The senior Rajapaksas seem to feel they could restore their influence by retiring themselves from public life and promoting younger family members into power. This they can do by rebranding youngsters like the bodybuilder Namal who, the media said, is positioning himself as the main person from the next generation to take the mantle.

Sri Lanka’s problem, he said, was that it deviated from a plan to turn the country into a manufacturing and transshipment hub. He favored the up-gradation of airports to attract more tourists and improve agricultural output so the country had ample supplies to feed itself.

But he also insisted that he doesn’t believe in “dynastic politics!”

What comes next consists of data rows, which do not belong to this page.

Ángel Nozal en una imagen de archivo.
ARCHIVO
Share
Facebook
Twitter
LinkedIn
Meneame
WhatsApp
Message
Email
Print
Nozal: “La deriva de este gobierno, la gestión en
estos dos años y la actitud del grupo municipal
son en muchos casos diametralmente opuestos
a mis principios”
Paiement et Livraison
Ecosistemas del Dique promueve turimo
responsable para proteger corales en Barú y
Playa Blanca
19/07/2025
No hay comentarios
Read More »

In the Hambantota district on the southern coastline, the family’s base of power for decades, the political fate of the Rajapaksas remains uncertain, as is the port they gave away to China. Armed soldiers patrol outside their sprawling ancestral bungalow, which was reduced to burned-out rubble in May. Locals also destroyed a museum built in the family’s honor, vandalized their tombs, and toppled a gold-plated statue depicting a family hero.

The family’s connection to Hambantota stretches back decades. D.A. Rajapaksa, Mahinda and Gotabaya’s father, was a prominent lawmaker. Relatives have homes scattered across the district.

Their critics associate Hambantota with the clan’s extravagant spending habits. An international airport built a decade ago in their name is devoid of passenger flights. A sprawling cricket stadium hardly hosts international matches. And cargo ships barely dock at a USD 1 billion port constructed with Chinese money.

“If Bongbong Marcos could come back, why not the Rajapaksas?” their supporters said, referring to the son of former dictator Ferdinand Marcos who just won the presidency in The Philippines. “It’s just a matter of time before people realize that the Rajapaksas worked to better the country.”